« La Politique de l’individu », de Fabienne Brugère

La Politique de l'individu - Fabienne Brugère

Une (timide) défense de gauche de la société civile contre l’étatisme jacobin

Par Stéphane Couvreur, le 24 novembre 2013

Résumé du livre

L’individualisme se traduit par des demandes très variées. Les droits sociaux doivent tenir compte des formes de vie individuelles et de leur pluralité. Comment construire une politique avec un tel nœud de différences ?

L’individu signifie ici qu’il existe une grande variété de talents, de valeurs et d’aspirations singulières qui doivent pouvoir s’exprimer. Il ne s’agit pas uniquement de l’individu des droits de l’homme ni de l’individu égoïste. C’est un mixte d’individu actif, d’individu moralement autonome et d’individu narcissique, qui se pose comme indépendant des liens sociaux qu’il peut avoir par ailleurs.

+===+

*Consigne*
D'après le texte fourni, de quels types d'individu l'individu dont il est question est-il un mélange ?

+===+

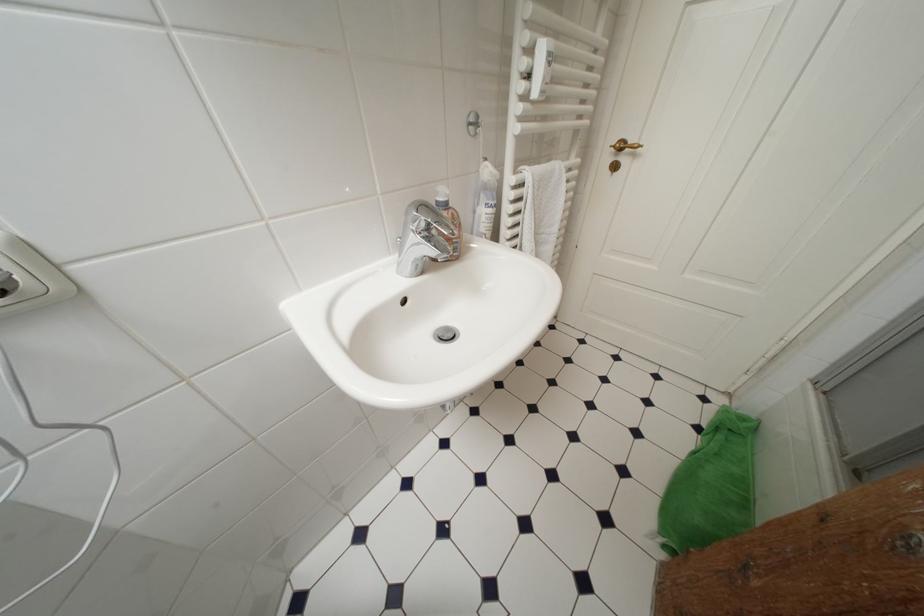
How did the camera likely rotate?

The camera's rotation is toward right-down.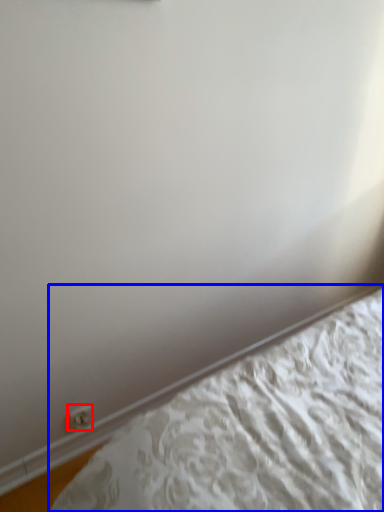
Question: Which object is closer to the camera taking this photo, electric outlet (highlighted by a red box) or bed (highlighted by a blue box)?

Choices:
 (A) electric outlet
 (B) bed

Answer: (B)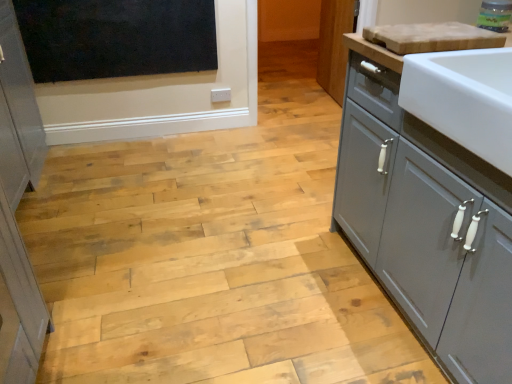
The height and width of the screenshot is (384, 512). I want to click on free point below matte gray cabinet at right (from a real-world perspective), so click(321, 91).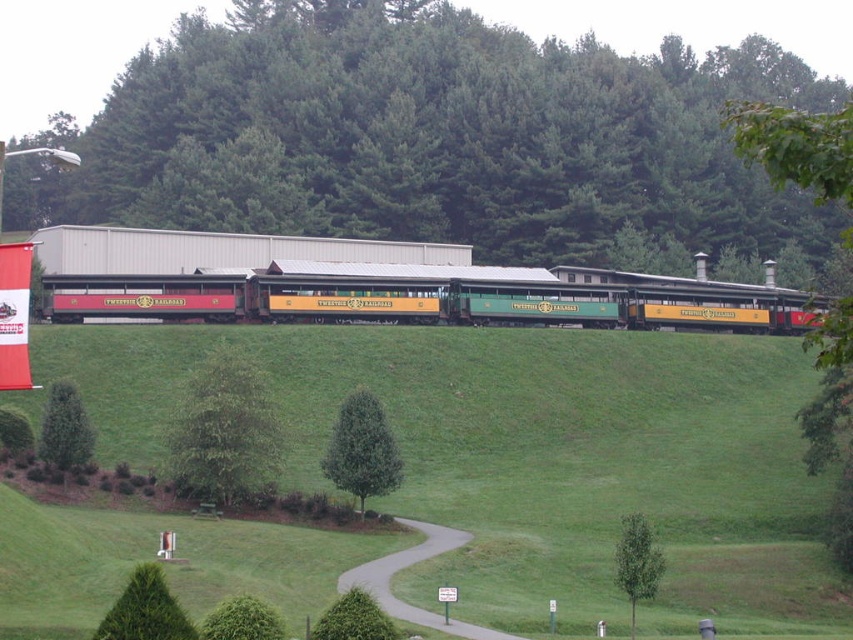
Question: Can you confirm if green leafy tree at upper center is bigger than green matte tree at center?

Choices:
 (A) no
 (B) yes

Answer: (B)

Question: Is green grassy hillside at upper center bigger than green leafy tree at lower right?

Choices:
 (A) no
 (B) yes

Answer: (B)

Question: Estimate the real-world distances between objects in this image. Which object is closer to the green grassy hillside at upper center?

Choices:
 (A) green leafy tree at upper center
 (B) green leafy tree at lower left
 (C) green matte train car at center

Answer: (C)

Question: Which point is farther to the camera?

Choices:
 (A) green leafy tree at lower right
 (B) green leafy tree at center

Answer: (B)

Question: Does green leafy tree at center come in front of green leafy tree at lower right?

Choices:
 (A) no
 (B) yes

Answer: (A)

Question: Which object appears closest to the camera in this image?

Choices:
 (A) green leafy tree at center
 (B) green grassy hillside at upper center
 (C) green matte tree at center
 (D) green leafy tree at upper center

Answer: (B)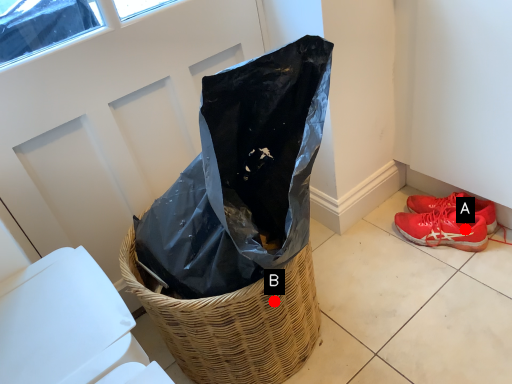
Question: Two points are circled on the image, labeled by A and B beside each circle. Which point appears farthest from the camera in this image?

Choices:
 (A) A is further
 (B) B is further

Answer: (A)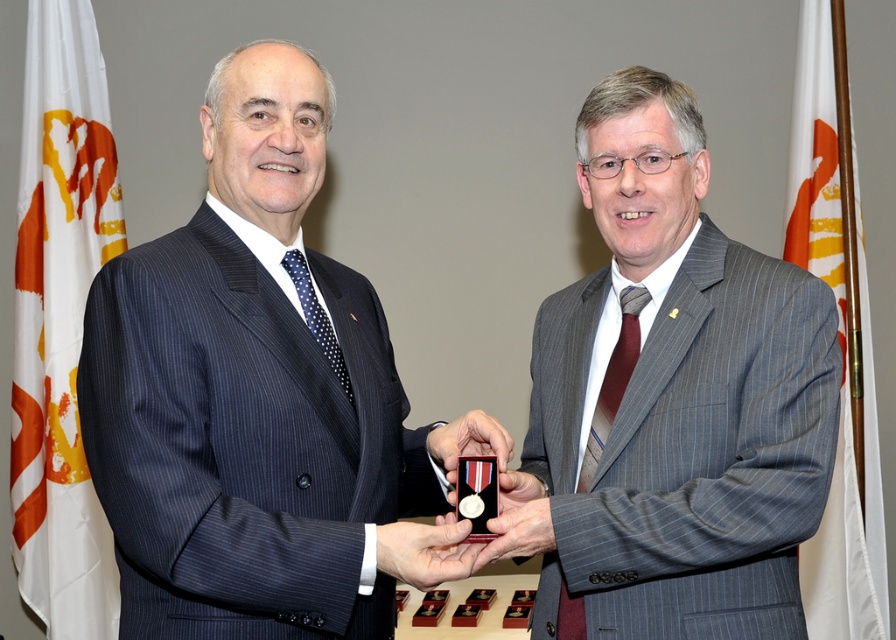
Question: Observing the image, what is the correct spatial positioning of dark blue pinstripe suit at center in reference to metallic/polished medal at center?

Choices:
 (A) above
 (B) below

Answer: (A)

Question: Does gray pinstripe suit at center lie in front of metallic red box at center?

Choices:
 (A) no
 (B) yes

Answer: (A)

+===+

*Résultat produit*
C'est un mixte d'individu actif, d'individu moralement autonome et d'individu narcissique.